=== EXTRACTED INFORMATION ===

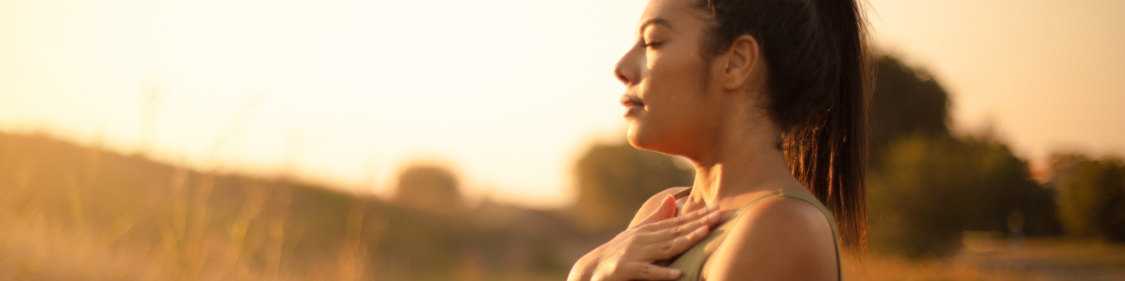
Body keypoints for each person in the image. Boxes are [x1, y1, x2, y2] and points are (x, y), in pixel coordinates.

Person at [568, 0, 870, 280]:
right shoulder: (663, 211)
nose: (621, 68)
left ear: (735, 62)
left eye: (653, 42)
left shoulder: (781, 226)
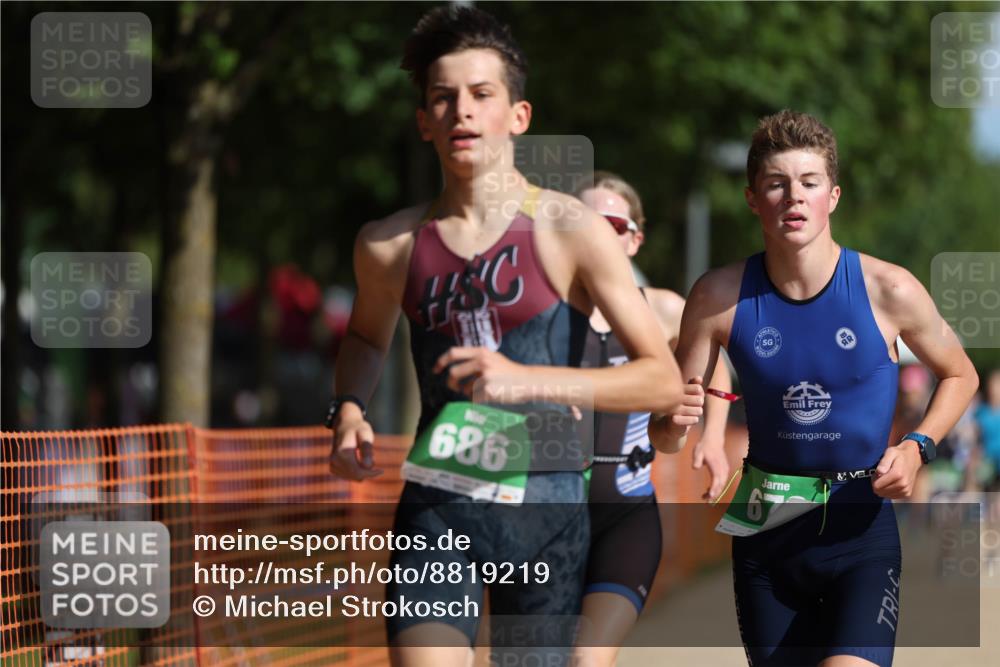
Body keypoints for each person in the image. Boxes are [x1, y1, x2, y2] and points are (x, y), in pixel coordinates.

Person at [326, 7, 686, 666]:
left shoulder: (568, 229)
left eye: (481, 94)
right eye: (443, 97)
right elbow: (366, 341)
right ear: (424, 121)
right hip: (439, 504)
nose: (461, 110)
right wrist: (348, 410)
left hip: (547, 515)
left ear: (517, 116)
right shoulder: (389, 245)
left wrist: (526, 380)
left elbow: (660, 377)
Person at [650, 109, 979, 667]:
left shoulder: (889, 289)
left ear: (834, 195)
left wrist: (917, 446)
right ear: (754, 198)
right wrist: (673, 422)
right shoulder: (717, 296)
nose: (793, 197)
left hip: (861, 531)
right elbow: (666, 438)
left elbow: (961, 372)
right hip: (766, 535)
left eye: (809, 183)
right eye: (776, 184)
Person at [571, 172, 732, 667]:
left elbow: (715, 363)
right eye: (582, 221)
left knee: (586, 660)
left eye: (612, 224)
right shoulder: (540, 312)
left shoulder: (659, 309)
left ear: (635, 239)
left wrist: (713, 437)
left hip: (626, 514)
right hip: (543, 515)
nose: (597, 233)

===

(TASK ITEM):
Every line from the one containing "left ear: (834, 195)" to the close of the records must be reproduced exactly. Include both ends and nothing more.

(RESULT FOR THIS TASK):
left ear: (834, 195)
left wrist: (917, 446)
right ear: (754, 198)
right wrist: (673, 422)
right shoulder: (717, 296)
nose: (793, 197)
left hip: (861, 531)
right elbow: (666, 438)
left elbow: (961, 372)
right hip: (766, 535)
left eye: (809, 183)
right eye: (776, 184)
Person at [571, 172, 732, 667]:
left elbow: (715, 363)
right eye: (582, 221)
left knee: (586, 660)
left eye: (612, 224)
right shoulder: (540, 312)
left shoulder: (659, 309)
left ear: (635, 239)
left wrist: (713, 437)
left hip: (626, 514)
right hip: (543, 515)
nose: (597, 233)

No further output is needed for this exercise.